• **Exercise aim**: Pull every line containing "tuple" from the entries.

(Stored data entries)
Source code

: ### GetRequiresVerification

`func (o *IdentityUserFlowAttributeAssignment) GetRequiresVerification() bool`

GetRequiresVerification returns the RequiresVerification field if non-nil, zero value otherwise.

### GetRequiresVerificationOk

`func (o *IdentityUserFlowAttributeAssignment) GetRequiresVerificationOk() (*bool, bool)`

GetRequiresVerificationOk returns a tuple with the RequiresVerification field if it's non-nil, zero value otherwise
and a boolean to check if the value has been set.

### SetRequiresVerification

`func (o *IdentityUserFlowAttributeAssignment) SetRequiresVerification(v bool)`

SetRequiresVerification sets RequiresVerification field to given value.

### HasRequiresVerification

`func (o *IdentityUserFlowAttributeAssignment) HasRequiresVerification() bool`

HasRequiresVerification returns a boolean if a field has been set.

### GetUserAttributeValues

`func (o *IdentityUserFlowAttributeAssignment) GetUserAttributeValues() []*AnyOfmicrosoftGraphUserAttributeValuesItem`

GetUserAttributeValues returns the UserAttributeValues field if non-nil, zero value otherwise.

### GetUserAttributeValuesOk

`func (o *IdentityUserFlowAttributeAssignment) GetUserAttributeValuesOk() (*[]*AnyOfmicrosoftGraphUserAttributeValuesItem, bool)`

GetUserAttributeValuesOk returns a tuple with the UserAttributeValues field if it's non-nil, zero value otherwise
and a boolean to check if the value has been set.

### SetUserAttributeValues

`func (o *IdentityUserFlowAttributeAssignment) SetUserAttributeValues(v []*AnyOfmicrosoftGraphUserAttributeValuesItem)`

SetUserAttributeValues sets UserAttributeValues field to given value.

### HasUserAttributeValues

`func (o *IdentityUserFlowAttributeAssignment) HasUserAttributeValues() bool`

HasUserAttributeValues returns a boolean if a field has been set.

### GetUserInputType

• **Answer for the task**:
GetRequiresVerificationOk returns a tuple with the RequiresVerification field if it's non-nil, zero value otherwise
GetUserAttributeValuesOk returns a tuple with the UserAttributeValues field if it's non-nil, zero value otherwise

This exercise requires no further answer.